Potential fraud is focus of SSU raid

Authorities are investigating whether fraud was involved in the misappropriation of grant funds by a Sonoma State University department that was shut down in 2007.

The latest turn in the long-running investigation into SSU's California Institute of Human Services came Thursday when the school's administration and finance department was raided by the FBI and other investigators.

The Sonoma County District Attorney's Office led the operation and said that the investigation involved the "administration and disbursement" of "tens of millions of dollars" in grants given to the university and managed by the institute.

The department was closed amid a cloud of questions about its finances. Its managers obtained federal and state grants for SSU - $22 million a year by 2006 - and provided training and education to social service agencies.

Asked what kind of charges might result from the ongoing investigation, Assistant District Attorney Diana Gomez said that, if a case developed, "It would be some kind of fraud charges; it's both federal or state funds we're looking into. It could be a whole gamut of things."

The institute's two top administrators - Tony Apolloni and George Triest - were dismissed. No charges were ever filed against them, Gomez said.

"There were things that were being looked into," she said. "That's still part of this investigation."

Attempts to reach Apolloni, who also is an administrator in the Napa County schools system, and Triest for comment haven't been successful.

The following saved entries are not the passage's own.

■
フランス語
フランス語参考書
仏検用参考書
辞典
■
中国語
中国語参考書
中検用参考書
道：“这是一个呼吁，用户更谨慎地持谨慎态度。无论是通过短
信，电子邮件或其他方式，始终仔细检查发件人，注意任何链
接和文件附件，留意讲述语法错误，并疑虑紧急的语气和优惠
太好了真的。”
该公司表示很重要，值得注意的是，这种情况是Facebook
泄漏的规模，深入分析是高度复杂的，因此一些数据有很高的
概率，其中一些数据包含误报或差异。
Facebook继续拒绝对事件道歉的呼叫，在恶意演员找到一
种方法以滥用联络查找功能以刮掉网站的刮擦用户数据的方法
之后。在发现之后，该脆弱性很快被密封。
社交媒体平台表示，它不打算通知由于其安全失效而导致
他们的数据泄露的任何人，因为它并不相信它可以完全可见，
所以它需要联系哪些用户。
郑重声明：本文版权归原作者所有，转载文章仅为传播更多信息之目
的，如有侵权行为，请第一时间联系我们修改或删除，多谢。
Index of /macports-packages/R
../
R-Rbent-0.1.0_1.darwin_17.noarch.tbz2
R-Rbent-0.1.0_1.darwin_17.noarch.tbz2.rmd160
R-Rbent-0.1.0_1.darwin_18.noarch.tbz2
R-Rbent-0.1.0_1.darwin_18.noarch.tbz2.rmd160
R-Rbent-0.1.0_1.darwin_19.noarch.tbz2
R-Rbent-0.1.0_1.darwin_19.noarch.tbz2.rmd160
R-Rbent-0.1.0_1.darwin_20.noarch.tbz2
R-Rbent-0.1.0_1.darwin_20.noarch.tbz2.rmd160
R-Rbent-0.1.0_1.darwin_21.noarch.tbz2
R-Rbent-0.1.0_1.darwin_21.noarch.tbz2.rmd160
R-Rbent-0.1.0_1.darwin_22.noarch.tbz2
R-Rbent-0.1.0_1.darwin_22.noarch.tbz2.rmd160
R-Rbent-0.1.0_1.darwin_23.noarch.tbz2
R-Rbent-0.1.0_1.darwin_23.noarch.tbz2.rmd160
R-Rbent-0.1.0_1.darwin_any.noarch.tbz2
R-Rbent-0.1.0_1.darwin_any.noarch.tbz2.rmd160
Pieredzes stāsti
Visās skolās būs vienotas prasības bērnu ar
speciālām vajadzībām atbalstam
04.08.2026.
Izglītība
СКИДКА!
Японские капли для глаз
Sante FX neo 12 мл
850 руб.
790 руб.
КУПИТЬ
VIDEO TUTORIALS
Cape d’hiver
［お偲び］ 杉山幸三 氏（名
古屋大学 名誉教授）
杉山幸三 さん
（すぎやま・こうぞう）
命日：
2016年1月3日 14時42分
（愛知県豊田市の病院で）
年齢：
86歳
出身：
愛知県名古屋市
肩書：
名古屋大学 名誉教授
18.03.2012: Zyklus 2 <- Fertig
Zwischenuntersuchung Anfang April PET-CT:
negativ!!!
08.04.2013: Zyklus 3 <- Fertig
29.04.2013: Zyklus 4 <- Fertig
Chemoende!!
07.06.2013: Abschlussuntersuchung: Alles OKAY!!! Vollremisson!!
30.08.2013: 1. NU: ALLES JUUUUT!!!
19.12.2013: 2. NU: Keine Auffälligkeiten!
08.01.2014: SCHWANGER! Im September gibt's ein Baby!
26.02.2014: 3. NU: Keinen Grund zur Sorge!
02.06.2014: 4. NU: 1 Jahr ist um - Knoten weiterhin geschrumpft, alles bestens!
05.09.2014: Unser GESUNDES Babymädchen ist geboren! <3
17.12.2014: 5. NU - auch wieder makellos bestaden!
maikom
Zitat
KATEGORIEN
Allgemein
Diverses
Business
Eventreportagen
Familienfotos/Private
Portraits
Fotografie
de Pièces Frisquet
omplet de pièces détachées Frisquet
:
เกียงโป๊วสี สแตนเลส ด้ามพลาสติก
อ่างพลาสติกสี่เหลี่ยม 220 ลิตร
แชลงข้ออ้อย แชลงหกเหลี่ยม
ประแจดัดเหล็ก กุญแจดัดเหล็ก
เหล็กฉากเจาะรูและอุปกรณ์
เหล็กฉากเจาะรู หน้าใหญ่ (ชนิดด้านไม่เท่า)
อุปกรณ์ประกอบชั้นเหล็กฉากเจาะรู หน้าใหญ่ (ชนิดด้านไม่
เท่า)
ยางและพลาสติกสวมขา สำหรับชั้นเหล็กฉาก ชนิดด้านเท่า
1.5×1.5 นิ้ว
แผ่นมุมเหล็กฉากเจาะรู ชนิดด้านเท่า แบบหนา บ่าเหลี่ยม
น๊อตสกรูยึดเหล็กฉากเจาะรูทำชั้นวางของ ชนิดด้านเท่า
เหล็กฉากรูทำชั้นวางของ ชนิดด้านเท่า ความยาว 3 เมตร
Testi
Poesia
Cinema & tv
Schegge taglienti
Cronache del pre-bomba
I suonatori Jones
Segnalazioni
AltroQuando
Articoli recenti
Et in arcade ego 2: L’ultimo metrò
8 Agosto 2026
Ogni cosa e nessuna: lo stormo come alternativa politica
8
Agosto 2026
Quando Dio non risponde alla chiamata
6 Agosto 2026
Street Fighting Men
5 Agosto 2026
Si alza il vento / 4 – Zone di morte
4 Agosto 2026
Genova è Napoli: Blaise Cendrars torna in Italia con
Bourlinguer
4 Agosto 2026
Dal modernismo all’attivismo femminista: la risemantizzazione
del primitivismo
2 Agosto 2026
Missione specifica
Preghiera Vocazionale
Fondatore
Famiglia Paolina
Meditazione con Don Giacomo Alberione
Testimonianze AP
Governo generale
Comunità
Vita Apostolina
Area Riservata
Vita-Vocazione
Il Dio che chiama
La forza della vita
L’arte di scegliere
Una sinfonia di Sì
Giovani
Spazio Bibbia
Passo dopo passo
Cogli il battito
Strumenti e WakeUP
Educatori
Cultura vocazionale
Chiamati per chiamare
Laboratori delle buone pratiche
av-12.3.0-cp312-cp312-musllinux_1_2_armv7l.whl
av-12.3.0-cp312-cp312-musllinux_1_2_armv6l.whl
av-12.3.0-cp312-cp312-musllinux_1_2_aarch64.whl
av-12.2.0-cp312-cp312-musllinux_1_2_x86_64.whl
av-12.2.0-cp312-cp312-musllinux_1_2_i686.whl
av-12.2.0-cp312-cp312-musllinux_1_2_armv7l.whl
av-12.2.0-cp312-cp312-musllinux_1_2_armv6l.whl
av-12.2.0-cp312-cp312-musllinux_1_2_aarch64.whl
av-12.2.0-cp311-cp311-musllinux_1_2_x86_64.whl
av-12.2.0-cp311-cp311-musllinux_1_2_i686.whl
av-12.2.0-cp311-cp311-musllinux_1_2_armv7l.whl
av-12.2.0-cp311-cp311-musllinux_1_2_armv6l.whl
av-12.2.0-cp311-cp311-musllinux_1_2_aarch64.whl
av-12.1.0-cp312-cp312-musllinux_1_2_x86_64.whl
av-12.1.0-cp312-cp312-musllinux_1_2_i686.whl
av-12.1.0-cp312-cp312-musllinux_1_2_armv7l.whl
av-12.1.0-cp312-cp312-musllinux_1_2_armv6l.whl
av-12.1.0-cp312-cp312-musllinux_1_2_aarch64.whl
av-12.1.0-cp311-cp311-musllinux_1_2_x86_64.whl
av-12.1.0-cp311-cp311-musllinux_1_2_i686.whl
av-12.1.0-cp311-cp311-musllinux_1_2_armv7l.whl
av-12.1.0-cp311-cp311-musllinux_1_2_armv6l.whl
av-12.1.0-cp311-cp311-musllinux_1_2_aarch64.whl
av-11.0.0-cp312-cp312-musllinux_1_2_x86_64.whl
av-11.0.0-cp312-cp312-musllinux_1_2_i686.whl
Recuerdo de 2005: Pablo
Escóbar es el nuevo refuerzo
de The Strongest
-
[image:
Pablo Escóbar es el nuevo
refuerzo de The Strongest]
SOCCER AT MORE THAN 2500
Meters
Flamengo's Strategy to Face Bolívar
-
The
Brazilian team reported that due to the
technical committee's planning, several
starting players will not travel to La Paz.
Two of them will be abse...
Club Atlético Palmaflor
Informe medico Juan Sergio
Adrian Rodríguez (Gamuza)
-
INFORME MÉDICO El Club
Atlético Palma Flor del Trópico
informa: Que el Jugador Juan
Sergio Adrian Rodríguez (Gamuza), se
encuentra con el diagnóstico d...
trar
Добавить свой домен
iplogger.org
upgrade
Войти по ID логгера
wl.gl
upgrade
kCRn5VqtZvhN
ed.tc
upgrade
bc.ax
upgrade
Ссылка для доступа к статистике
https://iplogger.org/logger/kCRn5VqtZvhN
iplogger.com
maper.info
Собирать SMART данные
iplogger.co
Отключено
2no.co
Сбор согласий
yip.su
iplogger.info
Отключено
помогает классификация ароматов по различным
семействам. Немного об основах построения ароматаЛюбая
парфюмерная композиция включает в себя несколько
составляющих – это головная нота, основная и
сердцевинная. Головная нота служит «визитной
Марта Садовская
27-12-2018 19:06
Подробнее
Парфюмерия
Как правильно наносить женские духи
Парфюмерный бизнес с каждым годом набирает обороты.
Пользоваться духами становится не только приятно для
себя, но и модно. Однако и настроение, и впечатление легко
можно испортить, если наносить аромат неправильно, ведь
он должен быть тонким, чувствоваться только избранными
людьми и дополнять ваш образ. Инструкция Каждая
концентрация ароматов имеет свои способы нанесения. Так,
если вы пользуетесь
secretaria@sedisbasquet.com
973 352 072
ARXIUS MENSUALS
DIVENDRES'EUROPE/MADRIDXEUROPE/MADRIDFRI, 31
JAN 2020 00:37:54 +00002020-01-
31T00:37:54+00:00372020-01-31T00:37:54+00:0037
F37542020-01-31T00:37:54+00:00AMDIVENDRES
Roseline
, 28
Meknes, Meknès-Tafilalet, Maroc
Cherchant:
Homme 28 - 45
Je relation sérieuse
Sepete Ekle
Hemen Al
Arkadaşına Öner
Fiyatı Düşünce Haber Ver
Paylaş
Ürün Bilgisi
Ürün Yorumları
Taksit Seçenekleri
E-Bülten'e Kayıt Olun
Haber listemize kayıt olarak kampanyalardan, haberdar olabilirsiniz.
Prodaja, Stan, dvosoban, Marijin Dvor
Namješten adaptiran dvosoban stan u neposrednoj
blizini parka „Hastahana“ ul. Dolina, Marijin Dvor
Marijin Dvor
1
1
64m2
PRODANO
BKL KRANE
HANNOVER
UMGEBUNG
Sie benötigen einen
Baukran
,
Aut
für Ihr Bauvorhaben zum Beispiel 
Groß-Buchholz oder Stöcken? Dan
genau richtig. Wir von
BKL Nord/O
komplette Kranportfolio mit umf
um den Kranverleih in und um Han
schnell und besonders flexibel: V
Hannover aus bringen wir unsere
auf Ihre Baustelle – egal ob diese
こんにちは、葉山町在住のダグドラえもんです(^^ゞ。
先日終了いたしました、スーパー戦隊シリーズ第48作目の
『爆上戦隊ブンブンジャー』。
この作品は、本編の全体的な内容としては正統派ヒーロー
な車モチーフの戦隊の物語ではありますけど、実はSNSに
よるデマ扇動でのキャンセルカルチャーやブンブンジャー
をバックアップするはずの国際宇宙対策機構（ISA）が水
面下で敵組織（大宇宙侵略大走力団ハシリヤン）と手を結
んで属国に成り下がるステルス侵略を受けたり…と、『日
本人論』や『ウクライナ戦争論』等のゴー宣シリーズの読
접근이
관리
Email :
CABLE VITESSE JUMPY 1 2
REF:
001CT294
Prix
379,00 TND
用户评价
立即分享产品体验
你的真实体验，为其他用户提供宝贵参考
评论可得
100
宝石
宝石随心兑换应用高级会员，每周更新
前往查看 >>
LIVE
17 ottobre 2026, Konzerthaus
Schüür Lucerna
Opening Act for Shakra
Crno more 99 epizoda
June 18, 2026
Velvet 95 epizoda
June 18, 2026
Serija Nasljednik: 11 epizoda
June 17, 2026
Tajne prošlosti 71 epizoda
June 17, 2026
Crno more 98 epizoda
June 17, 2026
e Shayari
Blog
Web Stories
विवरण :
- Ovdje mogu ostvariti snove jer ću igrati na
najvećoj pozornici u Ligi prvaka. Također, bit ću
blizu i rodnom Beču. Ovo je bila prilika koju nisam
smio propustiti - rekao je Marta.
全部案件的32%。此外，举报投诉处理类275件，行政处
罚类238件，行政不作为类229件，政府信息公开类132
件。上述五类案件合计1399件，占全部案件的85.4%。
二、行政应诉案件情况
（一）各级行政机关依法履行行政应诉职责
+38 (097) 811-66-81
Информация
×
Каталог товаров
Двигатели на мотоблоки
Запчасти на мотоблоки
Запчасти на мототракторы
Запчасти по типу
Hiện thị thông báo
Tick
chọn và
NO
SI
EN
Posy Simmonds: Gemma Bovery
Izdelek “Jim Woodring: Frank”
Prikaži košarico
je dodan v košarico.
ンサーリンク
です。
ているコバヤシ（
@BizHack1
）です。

Computers and boxes of material were carted away from the university Thursday and it will take a while to sort through and examine, Gomez said.

"It's not something that can be finished within a week or two, it is kind of a lengthy investigative process," she said.

The search warrant, which was signed Feb. 17 by a Sonoma County Superior Court judge, allowed for seizure of an enormous array of materials, including computer hard drives, credit card receipts and e-mails.

Other materials sought included "any and all correspondence related to the disbursement of grant money" and "any and all records showing who had authority to approve disbursement" of grant awards.

Passalacqua said Thursday that at least 20 grants were being looked at.

Grant-related scandals of the sort that brought the FBI to the sprawling SSU campus on Thursday are "rare," said Andrew Mytelka, news editor at the Chronicle of Higher Education, which covers higher education and academia.

"Just based on our own reporting, I just don't see lots of cases where universities are accused of abusing the system," Mytelka said.

Research-related academic controversies involving conflicts of interest are far more common, he said.

The DA's Office has been investigating the case for more than a year, said Gomez. Passalacqua and SSU President Ruben Armina? said Thursday that it had been prompted in part by an SSU Police Department investigation that had been turned over to the DA's Office.

The university police on Thursday referred questions about the report to the DA's Office.

Faculty members who have quarreled with Armina? over his leadership of the campus have said that the institute's problems stemmed in part from what they assert is a pattern of unwise financial decisions by Armina?.

The investigation is focused solely on the institute, Gomez said.